Requires exactly two inlet MassFlowController connections. Bloc post-build (_post_build_design_volumes) gathers both inlet states and mass flow rates, calls InstantaneousMixing.solve_premixed, and writes the outlet back to reactor.phase

  • syncState().

When to choose over ContinuousMixingReactor:

Criterion

ContinuousMixingReactor

InstantaneousMixingReactor

Feed mode

Continuously fed

One-shot feedforward

Chemistry

CSTR (open, steady-state)

Closed parcel (no MFC flux)

Mixing

In-vessel MFC stirring

Algebraic HP mix before chemistry

Da_mix assumption

Implicit (well-mixed vessel)

Explicit (Da_mix ≫ 1)

t_res_s role

Sizes volume via V = τṁ/ρ

CVODE integration horizon

is_psr meta

True

False


PlasmaTorchInstantaneousHeatingTorchInstantaneousHeating#

Plasma torch modelled as an instantaneous enthalpy injection followed by chemical equilibration. Not a PFR. The InstantaneousHeating suffix reserves the namespace for future torch models with different heating physics.

STONE kind: PlasmaTorchInstantaneousHeating

Key YAML fields: torch_eff, gen_eff, t_res_s, temperature, pressure, composition.


Kind rename map#

The table below maps the legacy Design* YAML kinds to the current names. Legacy kinds are no longer registered — new and existing YAML files should use the current names.

Legacy kind

Current kind

Engine base

DesignTubeFurnace

TubeFurnace

PFRWallProfile

DesignPFR

RefractoryReactor

PFRHomogeneousShell

DesignPFRThinShell

QuartzTubeReactor

PFRThinShell

DesignPSR

ContinuousMixingReactor

PSR

DesignTorchInstantaneousHeating

PlasmaTorchInstantaneousHeating

TorchInstantaneousHeating

See the migration guide to update YAML files from legacy kinds to the current names.
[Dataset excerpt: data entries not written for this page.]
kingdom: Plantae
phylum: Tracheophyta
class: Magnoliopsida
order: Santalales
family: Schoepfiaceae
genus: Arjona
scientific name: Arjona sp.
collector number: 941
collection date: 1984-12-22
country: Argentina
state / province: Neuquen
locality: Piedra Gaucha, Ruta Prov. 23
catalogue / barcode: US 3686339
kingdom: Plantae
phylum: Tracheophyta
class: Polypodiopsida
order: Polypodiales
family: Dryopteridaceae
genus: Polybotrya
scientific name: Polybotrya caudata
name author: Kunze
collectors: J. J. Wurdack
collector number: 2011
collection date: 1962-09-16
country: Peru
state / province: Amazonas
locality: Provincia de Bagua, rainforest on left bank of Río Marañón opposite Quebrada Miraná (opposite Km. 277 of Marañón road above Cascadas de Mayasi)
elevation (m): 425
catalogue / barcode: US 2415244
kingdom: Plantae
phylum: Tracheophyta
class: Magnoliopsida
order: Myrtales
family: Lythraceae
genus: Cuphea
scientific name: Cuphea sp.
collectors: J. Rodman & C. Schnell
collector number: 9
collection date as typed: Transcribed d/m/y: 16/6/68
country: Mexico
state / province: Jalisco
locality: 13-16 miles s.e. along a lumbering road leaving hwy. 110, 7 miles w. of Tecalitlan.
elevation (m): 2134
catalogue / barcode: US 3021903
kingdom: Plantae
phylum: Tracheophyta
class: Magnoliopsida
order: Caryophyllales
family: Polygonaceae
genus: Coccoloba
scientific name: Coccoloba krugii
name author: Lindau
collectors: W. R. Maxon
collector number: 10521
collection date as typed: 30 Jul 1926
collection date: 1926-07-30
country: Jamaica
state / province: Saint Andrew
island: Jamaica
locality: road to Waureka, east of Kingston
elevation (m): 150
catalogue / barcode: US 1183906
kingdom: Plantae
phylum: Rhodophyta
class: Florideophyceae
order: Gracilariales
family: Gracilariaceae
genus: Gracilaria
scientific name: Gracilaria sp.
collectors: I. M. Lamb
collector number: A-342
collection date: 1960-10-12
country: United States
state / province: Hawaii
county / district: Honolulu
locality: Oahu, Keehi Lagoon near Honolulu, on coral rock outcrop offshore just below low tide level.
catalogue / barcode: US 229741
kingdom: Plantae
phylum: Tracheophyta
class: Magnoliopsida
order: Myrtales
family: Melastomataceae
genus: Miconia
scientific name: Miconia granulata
PFRNetwork — Unified network driver#

PFRNetwork is the single network driver for all PFR subclasses. It dispatches on SOLVER_MODE:

  • "adaptive" — uses Cantera’s net.step() for each spatial checkpoint. Used by PFRWallProfile / TubeFurnace.

  • "fixed_checkpoint" — advances to each checkpoint with net.advance(t_check). May iterate (FBS) when PFRHomogeneousShell is used. Single-pass for PFRThinShell.

All PFR subclasses set NETWORK_CLASS = PFRNetwork.